The Best (and Worst) Clean Dad Jokes for All Ages 👋

Enjoy a collection of clean dad jokes for all ages that are perfect for family-friendly fun! These jokes are lighthearted, pun-filled, and guaranteed to bring smiles without any risk of embarrassment. Whether you’re telling them to kids, grandparents, or anyone in between, our clean dad jokes are the ideal way to keep the laughter going in any setting. Explore the funniest and most wholesome dad jokes that everyone can enjoy!

How does the moon cut his hair?' 'Eclipse it.'

Why don't eggs tell jokes? They'd crack each other up.'

Why didn't the vampire attack Taylor Swift? She had bad blood.

You think swimming with sharks is expensive? Swimming with sharks cost me an arm and a leg.'

Why is no one friends with Dracula? He's a pain in the neck.

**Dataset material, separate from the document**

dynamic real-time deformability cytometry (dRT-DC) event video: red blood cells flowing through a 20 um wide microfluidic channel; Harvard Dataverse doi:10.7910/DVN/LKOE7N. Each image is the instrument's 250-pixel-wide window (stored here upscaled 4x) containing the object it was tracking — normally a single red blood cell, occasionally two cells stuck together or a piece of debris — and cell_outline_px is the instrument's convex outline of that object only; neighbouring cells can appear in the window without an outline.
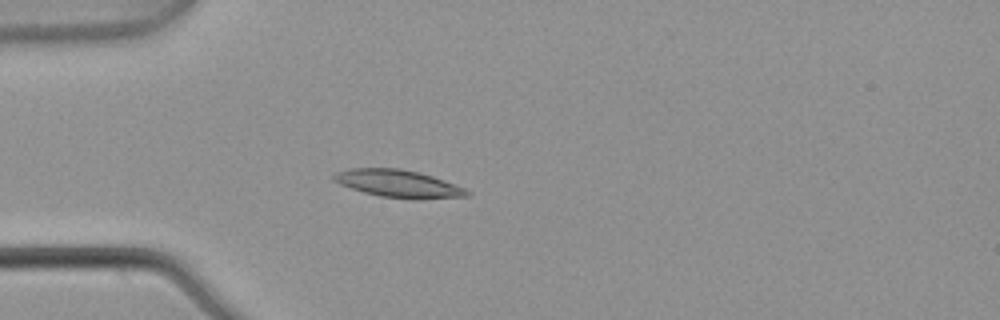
{"species": "common noctule bat (a hibernating species)", "species_latin": "Nyctalus noctula", "temperature_condition": "warm", "stored_images_in_passage": 5, "camera_frame_rate_fps": 3000, "um_per_image_px": 0.085, "animal": {"sex": "male", "body_mass_g": 21.5, "forearm_length_mm": 52.0}, "frame": {"image": 1, "passage_image": 5, "time_ms": 1.333, "image_size_px": [1000, 320], "cell_outline_px": [[472, 192], [468, 196], [380, 196], [364, 192], [340, 184], [332, 180], [332, 176], [336, 172], [352, 168], [400, 168], [432, 176], [444, 180], [464, 188]], "centroid_in_image_um": [33.74, 15.54], "position_along_channel_um": 51.3, "area_um2": 20.06}}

What’s the easiest way to burn 1000 calories? Leave the pizza in the oven.

I accidentally rubbed ketchup in my eyes. I now have Heinzsight.

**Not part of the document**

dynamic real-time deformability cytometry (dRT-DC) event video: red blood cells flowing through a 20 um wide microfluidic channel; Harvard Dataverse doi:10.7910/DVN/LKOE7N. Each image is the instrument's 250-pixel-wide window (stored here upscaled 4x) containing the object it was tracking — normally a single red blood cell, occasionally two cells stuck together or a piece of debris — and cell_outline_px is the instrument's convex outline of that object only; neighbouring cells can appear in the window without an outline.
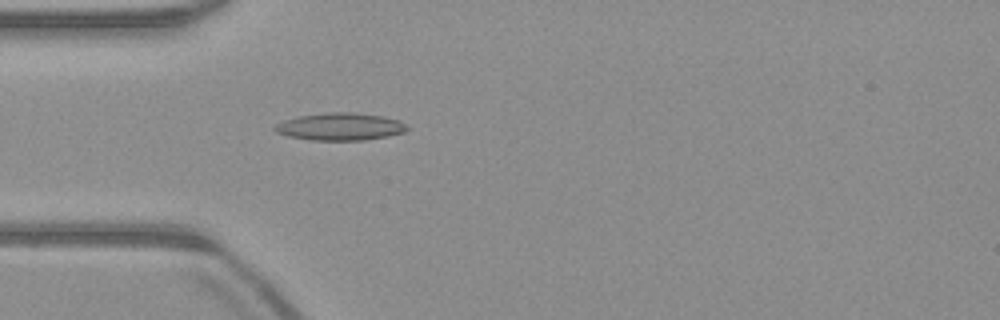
{"species": "common noctule bat (a hibernating species)", "species_latin": "Nyctalus noctula", "temperature_condition": "warm", "stored_images_in_passage": 51, "camera_frame_rate_fps": 3000, "um_per_image_px": 0.085, "animal": {"sex": "male", "body_mass_g": 23.1, "forearm_length_mm": 52.7}, "frame": {"image": 1, "passage_image": 15, "time_ms": 4.667, "image_size_px": [1000, 320], "cell_outline_px": [[408, 128], [404, 132], [388, 136], [364, 140], [312, 140], [288, 136], [276, 132], [272, 128], [276, 124], [284, 120], [300, 116], [328, 112], [356, 112], [384, 116], [400, 120], [408, 124]], "centroid_in_image_um": [28.95, 10.76], "position_along_channel_um": 56.1, "area_um2": 21.27}}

Why is Peter Pan always flying? Because he Neverlands.

Did you hear about the circus fire? It was in tents.'

Why was 6 afraid of 7? Because 7 ate nine!

A ham sandwich walks into a bar and orders a beer. The bartender says, “Sorry, we don’t serve food here. '

I remember the first time I saw a universal remote control. I thought to myself 'well this changes everything'.

Marriage involves three rings: The engagement ring, the wedding ring, and the suffer-ring.

Why should you never brush your teeth with your left hand? Because a toothbrush works better.

What do you call a man with a rubber toe? Roberto.